START Records provided
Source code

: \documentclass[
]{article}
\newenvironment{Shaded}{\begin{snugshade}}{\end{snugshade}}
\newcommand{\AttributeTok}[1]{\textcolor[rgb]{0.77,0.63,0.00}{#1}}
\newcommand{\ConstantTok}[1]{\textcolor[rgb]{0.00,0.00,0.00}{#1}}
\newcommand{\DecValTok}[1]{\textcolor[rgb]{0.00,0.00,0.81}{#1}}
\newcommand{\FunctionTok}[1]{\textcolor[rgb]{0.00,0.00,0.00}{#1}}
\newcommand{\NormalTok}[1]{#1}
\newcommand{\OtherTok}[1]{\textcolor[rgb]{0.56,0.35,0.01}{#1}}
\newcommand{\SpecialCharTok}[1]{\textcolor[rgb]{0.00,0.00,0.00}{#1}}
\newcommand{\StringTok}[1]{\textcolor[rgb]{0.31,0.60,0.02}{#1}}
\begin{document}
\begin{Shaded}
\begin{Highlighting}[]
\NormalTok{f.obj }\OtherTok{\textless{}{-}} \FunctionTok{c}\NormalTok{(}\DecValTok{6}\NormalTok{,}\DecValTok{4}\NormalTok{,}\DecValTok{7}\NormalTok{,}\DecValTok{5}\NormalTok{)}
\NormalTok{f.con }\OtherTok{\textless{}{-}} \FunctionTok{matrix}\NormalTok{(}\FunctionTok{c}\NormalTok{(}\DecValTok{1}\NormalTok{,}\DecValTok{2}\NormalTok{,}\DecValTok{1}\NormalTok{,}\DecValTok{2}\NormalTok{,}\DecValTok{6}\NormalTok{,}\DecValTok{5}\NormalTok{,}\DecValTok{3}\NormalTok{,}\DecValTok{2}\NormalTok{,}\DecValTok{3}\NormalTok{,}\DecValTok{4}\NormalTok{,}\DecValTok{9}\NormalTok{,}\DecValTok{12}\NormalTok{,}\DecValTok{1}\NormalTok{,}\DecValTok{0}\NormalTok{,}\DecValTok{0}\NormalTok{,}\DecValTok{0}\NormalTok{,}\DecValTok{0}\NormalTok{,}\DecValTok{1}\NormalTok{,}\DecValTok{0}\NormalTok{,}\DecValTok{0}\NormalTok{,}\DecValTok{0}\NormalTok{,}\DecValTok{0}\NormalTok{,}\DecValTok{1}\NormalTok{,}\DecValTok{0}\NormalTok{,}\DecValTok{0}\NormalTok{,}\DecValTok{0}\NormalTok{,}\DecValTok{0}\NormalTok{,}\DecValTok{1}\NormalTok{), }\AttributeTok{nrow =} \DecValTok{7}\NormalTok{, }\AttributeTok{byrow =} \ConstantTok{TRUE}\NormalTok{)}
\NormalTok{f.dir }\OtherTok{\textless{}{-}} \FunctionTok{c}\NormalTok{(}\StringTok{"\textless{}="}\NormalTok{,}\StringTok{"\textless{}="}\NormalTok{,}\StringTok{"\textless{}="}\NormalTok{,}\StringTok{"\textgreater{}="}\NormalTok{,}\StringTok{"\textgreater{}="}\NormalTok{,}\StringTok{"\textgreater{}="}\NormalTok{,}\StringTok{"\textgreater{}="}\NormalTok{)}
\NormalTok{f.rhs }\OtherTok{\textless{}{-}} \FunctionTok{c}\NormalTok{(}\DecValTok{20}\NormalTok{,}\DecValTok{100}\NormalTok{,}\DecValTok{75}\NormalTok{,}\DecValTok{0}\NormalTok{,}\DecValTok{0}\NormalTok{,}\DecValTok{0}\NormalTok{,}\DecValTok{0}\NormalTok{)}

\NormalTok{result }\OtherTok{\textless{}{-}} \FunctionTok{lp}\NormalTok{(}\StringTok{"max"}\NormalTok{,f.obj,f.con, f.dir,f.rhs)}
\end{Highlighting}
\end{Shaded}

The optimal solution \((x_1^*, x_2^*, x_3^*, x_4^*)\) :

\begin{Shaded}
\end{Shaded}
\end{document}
END Records provided
Return every record above exactly as written.

Source code

: \documentclass[
]{article}
\newenvironment{Shaded}{\begin{snugshade}}{\end{snugshade}}
\newcommand{\AttributeTok}[1]{\textcolor[rgb]{0.77,0.63,0.00}{#1}}
\newcommand{\ConstantTok}[1]{\textcolor[rgb]{0.00,0.00,0.00}{#1}}
\newcommand{\DecValTok}[1]{\textcolor[rgb]{0.00,0.00,0.81}{#1}}
\newcommand{\FunctionTok}[1]{\textcolor[rgb]{0.00,0.00,0.00}{#1}}
\newcommand{\NormalTok}[1]{#1}
\newcommand{\OtherTok}[1]{\textcolor[rgb]{0.56,0.35,0.01}{#1}}
\newcommand{\SpecialCharTok}[1]{\textcolor[rgb]{0.00,0.00,0.00}{#1}}
\newcommand{\StringTok}[1]{\textcolor[rgb]{0.31,0.60,0.02}{#1}}
\begin{document}
\begin{Shaded}
\begin{Highlighting}[]
\NormalTok{f.obj }\OtherTok{\textless{}{-}} \FunctionTok{c}\NormalTok{(}\DecValTok{6}\NormalTok{,}\DecValTok{4}\NormalTok{,}\DecValTok{7}\NormalTok{,}\DecValTok{5}\NormalTok{)}
\NormalTok{f.con }\OtherTok{\textless{}{-}} \FunctionTok{matrix}\NormalTok{(}\FunctionTok{c}\NormalTok{(}\DecValTok{1}\NormalTok{,}\DecValTok{2}\NormalTok{,}\DecValTok{1}\NormalTok{,}\DecValTok{2}\NormalTok{,}\DecValTok{6}\NormalTok{,}\DecValTok{5}\NormalTok{,}\DecValTok{3}\NormalTok{,}\DecValTok{2}\NormalTok{,}\DecValTok{3}\NormalTok{,}\DecValTok{4}\NormalTok{,}\DecValTok{9}\NormalTok{,}\DecValTok{12}\NormalTok{,}\DecValTok{1}\NormalTok{,}\DecValTok{0}\NormalTok{,}\DecValTok{0}\NormalTok{,}\DecValTok{0}\NormalTok{,}\DecValTok{0}\NormalTok{,}\DecValTok{1}\NormalTok{,}\DecValTok{0}\NormalTok{,}\DecValTok{0}\NormalTok{,}\DecValTok{0}\NormalTok{,}\DecValTok{0}\NormalTok{,}\DecValTok{1}\NormalTok{,}\DecValTok{0}\NormalTok{,}\DecValTok{0}\NormalTok{,}\DecValTok{0}\NormalTok{,}\DecValTok{0}\NormalTok{,}\DecValTok{1}\NormalTok{), }\AttributeTok{nrow =} \DecValTok{7}\NormalTok{, }\AttributeTok{byrow =} \ConstantTok{TRUE}\NormalTok{)}
\NormalTok{f.dir }\OtherTok{\textless{}{-}} \FunctionTok{c}\NormalTok{(}\StringTok{"\textless{}="}\NormalTok{,}\StringTok{"\textless{}="}\NormalTok{,}\StringTok{"\textless{}="}\NormalTok{,}\StringTok{"\textgreater{}="}\NormalTok{,}\StringTok{"\textgreater{}="}\NormalTok{,}\StringTok{"\textgreater{}="}\NormalTok{,}\StringTok{"\textgreater{}="}\NormalTok{)}
\NormalTok{f.rhs }\OtherTok{\textless{}{-}} \FunctionTok{c}\NormalTok{(}\DecValTok{20}\NormalTok{,}\DecValTok{100}\NormalTok{,}\DecValTok{75}\NormalTok{,}\DecValTok{0}\NormalTok{,}\DecValTok{0}\NormalTok{,}\DecValTok{0}\NormalTok{,}\DecValTok{0}\NormalTok{)}

\NormalTok{result }\OtherTok{\textless{}{-}} \FunctionTok{lp}\NormalTok{(}\StringTok{"max"}\NormalTok{,f.obj,f.con, f.dir,f.rhs)}
\end{Highlighting}
\end{Shaded}

The optimal solution \((x_1^*, x_2^*, x_3^*, x_4^*)\) :

\begin{Shaded}
\end{Shaded}
\end{document}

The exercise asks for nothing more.